# waking the beast



## urbandecayno5 (Oct 24, 2012)

Hank gets grumpy when she's tired and god forbid you wake her up

She was sleeping like a fat little butterball and I just had to get a pic. In the process I disrupted one of her 10 naps she takes a day.

I thought I'd share the look of death I got:lol:


----------



## ludanmei (Mar 9, 2013)

fluff ball!!!!! xD
give Hank a cuddle for me!


----------



## Ivorystone (May 16, 2013)

Lol! Thats kinda a cute death look though! :}


----------



## eduardo (Jan 27, 2012)

LOL, I wish Candy and Tony would nap a little more. Instead they are after me all the time! haha
Hank is too cute, even when grumpy.


----------



## ollieandme (Mar 25, 2013)

she does so look like a butterball! what a cutie


----------



## moonchild (Jul 29, 2012)

What a fearsome beast!!! 
She might cute me to death.


----------



## vampiric_conure (Jul 8, 2012)

echolalia said:


> What a fearsome beast!!!
> She might cute me to death.


I think I've just been cuted to death, LMBO! :innocent:


----------



## CaliTiels (Oct 18, 2012)

Woah.

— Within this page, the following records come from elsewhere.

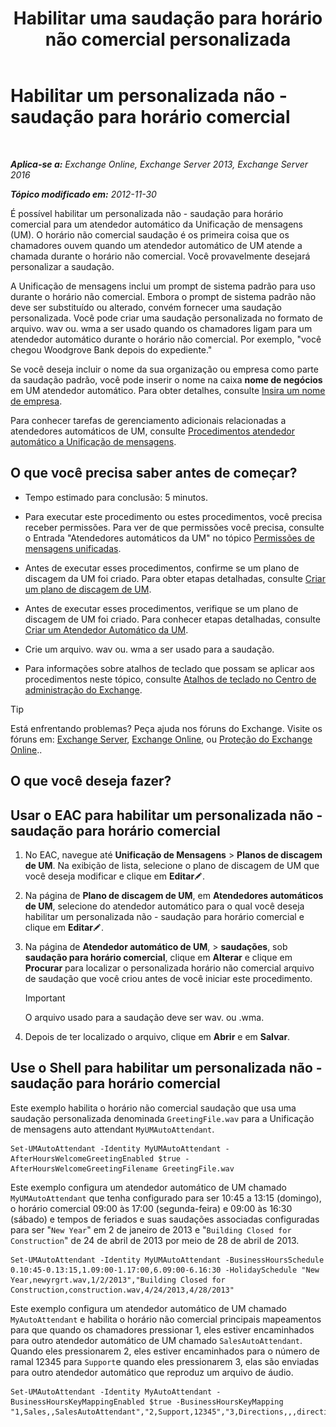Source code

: ﻿---
title: 'Habilitar uma saudação para horário não comercial personalizada'
TOCTitle: Habilitar um personalizada não - saudação para horário comercial
ms:assetid: d4743805-bab0-4735-a1e0-2cea4e088e8c
ms:mtpsurl: https://technet.microsoft.com/pt-br/library/Bb232183(v=EXCHG.150)
ms:contentKeyID: 50556290
ms.date: 05/22/2018
mtps_version: v=EXCHG.150
ms.translationtype: MT
---

# Habilitar um personalizada não - saudação para horário comercial

 

_**Aplica-se a:** Exchange Online, Exchange Server 2013, Exchange Server 2016_

_**Tópico modificado em:** 2012-11-30_

É possível habilitar um personalizada não - saudação para horário comercial para um atendedor automático da Unificação de mensagens (UM). O horário não comercial saudação é os primeira coisa que os chamadores ouvem quando um atendedor automático de UM atende a chamada durante o horário não comercial. Você provavelmente desejará personalizar a saudação.

A Unificação de mensagens inclui um prompt de sistema padrão para uso durante o horário não comercial. Embora o prompt de sistema padrão não deve ser substituído ou alterado, convém fornecer uma saudação personalizada. Você pode criar uma saudação personalizada no formato de arquivo. wav ou. wma a ser usado quando os chamadores ligam para um atendedor automático durante o horário não comercial. Por exemplo, "você chegou Woodgrove Bank depois do expediente."

Se você deseja incluir o nome da sua organização ou empresa como parte da saudação padrão, você pode inserir o nome na caixa **nome de negócios** em UM atendedor automático. Para obter detalhes, consulte [Insira um nome de empresa](https://docs.microsoft.com/pt-br/exchange/voice-mail-unified-messaging/automatically-answer-and-route-calls/enter-a-business-name).

Para conhecer tarefas de gerenciamento adicionais relacionadas a atendedores automáticos de UM, consulte [Procedimentos atendedor automático a Unificação de mensagens](https://docs.microsoft.com/pt-br/exchange/voice-mail-unified-messaging/automatically-answer-and-route-calls/um-auto-attendant-procedures).

## O que você precisa saber antes de começar?

  - Tempo estimado para conclusão: 5 minutos.

  - Para executar este procedimento ou estes procedimentos, você precisa receber permissões. Para ver de que permissões você precisa, consulte o Entrada "Atendedores automáticos da UM" no tópico [Permissões de mensagens unificadas](unified-messaging-permissions-exchange-2013-help.md).

  - Antes de executar esses procedimentos, confirme se um plano de discagem da UM foi criado. Para obter etapas detalhadas, consulte [Criar um plano de discagem de UM](create-a-um-dial-plan-exchange-2013-help.md).

  - Antes de executar esses procedimentos, verifique se um plano de discagem de UM foi criado. Para conhecer etapas detalhadas, consulte [Criar um Atendedor Automático da UM](create-a-um-auto-attendant-exchange-2013-help.md).

  - Crie um arquivo. wav ou. wma a ser usado para a saudação.

  - Para informações sobre atalhos de teclado que possam se aplicar aos procedimentos neste tópico, consulte [Atalhos de teclado no Centro de administração do Exchange](keyboard-shortcuts-in-the-exchange-admin-center-exchange-online-protection-help.md).


> [!TIP]
> Está enfrentando problemas? Peça ajuda nos fóruns do Exchange. Visite os fóruns em: <A href="https://go.microsoft.com/fwlink/p/?linkid=60612">Exchange Server</A>, <A href="https://go.microsoft.com/fwlink/p/?linkid=267542">Exchange Online</A>, ou <A href="https://go.microsoft.com/fwlink/p/?linkid=285351">Proteção do Exchange Online</A>..



## O que você deseja fazer?

## Usar o EAC para habilitar um personalizada não - saudação para horário comercial

1.  No EAC, navegue até **Unificação de Mensagens** \> **Planos de discagem de UM**. Na exibição de lista, selecione o plano de discagem de UM que você deseja modificar e clique em **Editar**![Ícone de edição](images/JJ218640.6f53ccb2-1f13-4c02-bea0-30690e6ea71d(EXCHG.150).gif "Ícone de edição").

2.  Na página de **Plano de discagem de UM**, em **Atendedores automáticos de UM**, selecione do atendedor automático para o qual você deseja habilitar um personalizada não - saudação para horário comercial e clique em **Editar**![Ícone de edição](images/JJ218640.6f53ccb2-1f13-4c02-bea0-30690e6ea71d(EXCHG.150).gif "Ícone de edição").

3.  Na página de **Atendedor automático de UM**, \> **saudações**, sob **saudação para horário comercial**, clique em **Alterar** e clique em **Procurar** para localizar o personalizada horário não comercial arquivo de saudação que você criou antes de você iniciar este procedimento.
    

    > [!IMPORTANT]
    > O arquivo usado para a saudação deve ser wav. ou .wma.



4.  Depois de ter localizado o arquivo, clique em **Abrir** e em **Salvar**.

## Use o Shell para habilitar um personalizada não - saudação para horário comercial

Este exemplo habilita o horário não comercial saudação que usa uma saudação personalizada denominada `GreetingFile.wav` para a Unificação de mensagens auto attendant `MyUMAutoAttendant`.

    Set-UMAutoAttendant -Identity MyUMAutoAttendant -AfterHoursWelcomeGreetingEnabled $true -AfterHoursWelcomeGreetingFilename GreetingFile.wav

Este exemplo configura um atendedor automático de UM chamado `MyUMAutoAttendant` que tenha configurado para ser 10:45 a 13:15 (domingo), o horário comercial 09:00 às 17:00 (segunda-feira) e 09:00 às 16:30 (sábado) e tempos de feriados e suas saudações associadas configuradas para ser "`New Year`" em 2 de janeiro de 2013 e "`Building Closed for Construction`" de 24 de abril de 2013 por meio de 28 de abril de 2013.

    Set-UMAutoAttendant -Identity MyUMAutoAttendant -BusinessHoursSchedule 0.10:45-0.13:15,1.09:00-1.17:00,6.09:00-6.16:30 -HolidaySchedule "New Year,newyrgrt.wav,1/2/2013","Building Closed for Construction,construction.wav,4/24/2013,4/28/2013"

Este exemplo configura um atendedor automático de UM chamado `MyAutoAttendant` e habilita o horário não comercial principais mapeamentos para que quando os chamadores pressionar 1, eles estiver encaminhados para outro atendedor automático de UM chamado `SalesAutoAttendant`. Quando eles pressionarem 2, eles estiver encaminhados para o número de ramal 12345 para `Support`e quando eles pressionarem 3, elas são enviadas para outro atendedor automático que reproduz um arquivo de áudio.

    Set-UMAutoAttendant -Identity MyAutoAttendant - BusinessHoursKeyMappingEnabled $true -BusinessHoursKeyMapping "1,Sales,,SalesAutoAttendant","2,Support,12345","3,Directions,,,directions.wav"

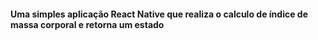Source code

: #### Uma simples aplicação React Native que realiza o calculo de índice de massa corporal e retorna um estado
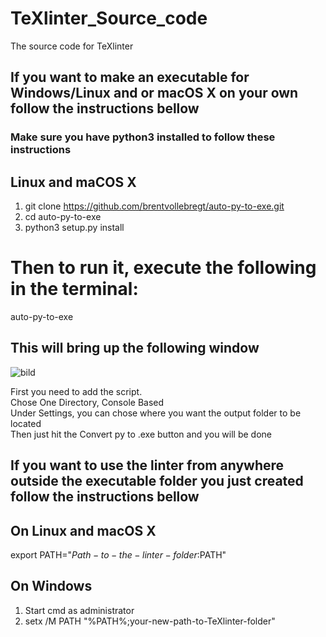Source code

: # TeXlinter_Source_code
The source code for TeXlinter

## If you want to make an executable for Windows/Linux and or macOS X on your own follow the instructions bellow
### Make sure you have python3 installed to follow these instructions

## Linux and maCOS X
1. git clone https://github.com/brentvollebregt/auto-py-to-exe.git
2. cd auto-py-to-exe
3. python3 setup.py install
# Then to run it, execute the following in the terminal:
auto-py-to-exe


## This will bring up the following window
![bild](https://user-images.githubusercontent.com/99668019/158139599-f088a51e-0aec-4a39-bfd2-a7a72f8279ac.png)

First you need to add the script.\
Chose One Directory, Console Based\
Under Settings, you can chose where you want the output folder to be located\
Then just hit the Convert py to .exe button and you will be done

## If you want to use the linter from anywhere outside the executable folder you just created follow the instructions bellow
## On Linux and macOS X
export PATH="$Path-to-the-linter-folder:$PATH"

## On Windows
1. Start cmd as administrator
2. setx /M PATH "%PATH%;your-new-path-to-TeXlinter-folder"
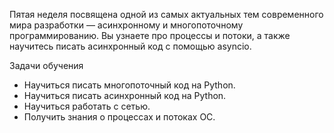 Пятая неделя посвящена одной из самых актуальных тем современного мира разработки — асинхронному и многопоточному программированию. Вы узнаете про процессы и потоки, а также научитесь писать асинхронный код с помощью asyncio.

Задачи обучения
* Научиться писать многопоточный код на Python.
* Научиться писать асинхронный код на Python.
* Научиться работать с сетью.
* Получить знания о процессах и потоках ОС.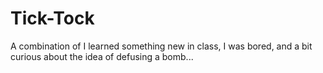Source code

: # Tick-Tock
A combination of I learned something new in class, I was bored, and a bit curious about the idea of defusing a bomb...
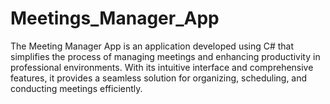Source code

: # Meetings_Manager_App

The Meeting Manager App is an application developed using C# that simplifies the process of managing meetings and enhancing productivity in professional environments. With its intuitive interface and comprehensive features, it provides a seamless solution for organizing, scheduling, and conducting meetings efficiently.
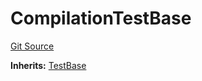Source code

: # CompilationTestBase
[Git Source](https://github.com/dustinstacy/boncurs/blob/6c025f69156de715812d7a6a70f223cf6541ed15/lib/forge-std/test/compilation/CompilationTestBase.sol)

**Inherits:**
[TestBase](/lib/forge-std/src/Base.sol/abstract.TestBase.md)


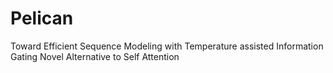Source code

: # Pelican
Toward Efficient Sequence Modeling with Temperature assisted
Information Gating
Novel Alternative to Self Attention
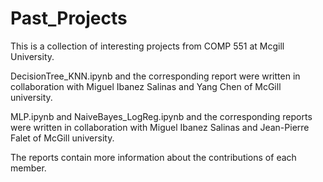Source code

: # Past_Projects
This is a collection of interesting projects from COMP 551 at Mcgill University.

DecisionTree_KNN.ipynb and the corresponding report were written in collaboration with Miguel Ibanez Salinas and Yang Chen of McGill university.

MLP.ipynb and NaiveBayes_LogReg.ipynb and the corresponding reports were written in collaboration with Miguel Ibanez Salinas and Jean-Pierre Falet of McGill university.

The reports contain more information about the contributions of each member.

She's got fire in her eyes! Poor baby, missing her nap haha!


----------



## Vickitiel (Oct 10, 2012)

Hahaha cute and funny


----------



## garynmonica (Mar 28, 2013)

That's adorable! It makes me want to snuggle them when they get all sleepy!
Frizzy doesn't nap that much during the day...he fights sleep like a 2 year old toddler!


----------



## urbandecayno5 (Oct 24, 2012)

She takes very short naps then one long one midday. She does a lot of flying around the room and playing in her foraging tray so I guess that combined with using me as another toy tires her majesty out.


----------



## eduardo (Jan 27, 2012)

Haha, her majesty! Mine wake up at the crack of dawn and look for me, such needy little buggers they are, LOL I love them to death though and wouldn't have it any other way.


----------



## Haimovfids (Sep 19, 2012)

So cute


----------



## Bkays22 (Sep 15, 2012)

love her face  so sweet looking lol


----------



## caniche4 (Mar 17, 2013)

The nerve of you, disrupting her beauty sleep! I get that same look from Mabel if I make the mistake of waking her up. Gotta' love the cranky girls!


----------



## Mezza (Feb 19, 2013)

Aaawww...Little miss grumpy bum!


----------



## urbandecayno5 (Oct 24, 2012)

I know the nerve of me waking up such a little angel
And she tries so hard to please me by constantly making noise and chewing up my stuff
I should be ashamed:lol:


----------